Some even went so far as to revive prisoners for further torture and falsify death certificates of prisoners who died during interrogation, according to official documents examined by Steven H. Miles of the University of Minnesota.

The failings of the medical staff are perhaps even more disturbing than the abuses by guards, Miles said Thursday. "Medical personnel are the first and last bulwark against human rights abuses," he said. "It is up to physicians and medics to intervene" to protect prisoners. Not only did they not intervene at Abu Ghraib, but they also participated in the abuse.

Their "offenses do not merely fall short of medical ideals; some constitute grave breaches of international or U.S. law," Miles wrote.

In an editorial accompanying the article, journal editors said the events at Abu Ghraib should serve as a "wake-up call for the Western world to rediscover and live by the values enshrined in its international treaties and democratic constitutions."

About two dozen military intelligence soldiers and civilian contractors will be implicated in the abuses at Abu Ghraib, but no physicians or other medical personnel. Unnamed military officials Thursday told Associated Press, however, that medical personnel who knew of the abuse or participated will be charged.

Miles, who examined media reports and the records of official government inquiries, noted that several of the government reports had not yet been released.

The crucial shortcomings of medical personnel, he said, included failure to maintain medical records, conduct routine medical examinations and provide proper care for disabled or injured prisoners.
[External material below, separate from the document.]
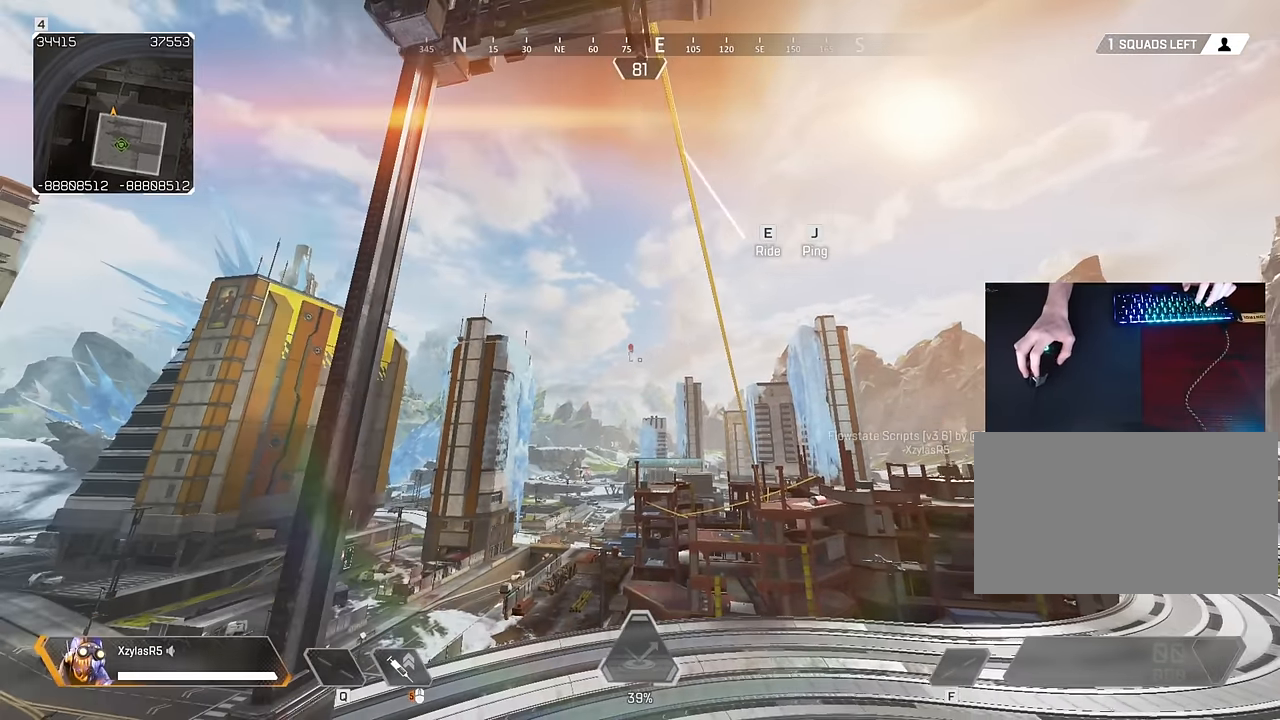
{"keys": [], "mouse": [], "events": [[350, "w", "down"], [450, "w", "up"]]}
Medical personnel and information were also used to devise and implement psychologically and physically coercive interrogations. Death certificates and medical records were falsified.

The article noted that in November 2003, Iraqi Maj. Gen. Abed Hamed Mowhoush suffocated after interrogators slid him into a sleeping bag and a guard sat on his chest. A prison surgeon stated that he died of natural causes. Only after news media coverage did the Pentagon revise the death certificate to show the cause of death as "homicide" due to "blunt force injuries and asphyxia."

In another case, a beaten prisoner died after guards tied him to the top of his cell door and gagged him. The death certificate stated that he died of "natural causes ... during his sleep."

Other problems noted by Miles included a physician who allowed untrained guards to suture a prisoner's wounds and a medic who inserted an IV tube into the corpse of a prisoner to make it appear that he had been receiving medical treatment.

An Army spokesman did not deny the incidents cited by Miles. He pointed out to Associated Press that most of Miles' examples came from military inquiries and were being investigated.

Miles agreed that the personnel involved should receive both professional and military sanctions, but he argued that that would not be enough. "We really have to move from sanctions to reform," he said.

Among possible solutions, he said, are better training of medical personnel and better reporting mechanisms.

External oversight also needs to be improved, he added. The International Committee of the Red Cross provides some oversight, he said, but when its staffers reported problems two years ago, they were shut out of the prison.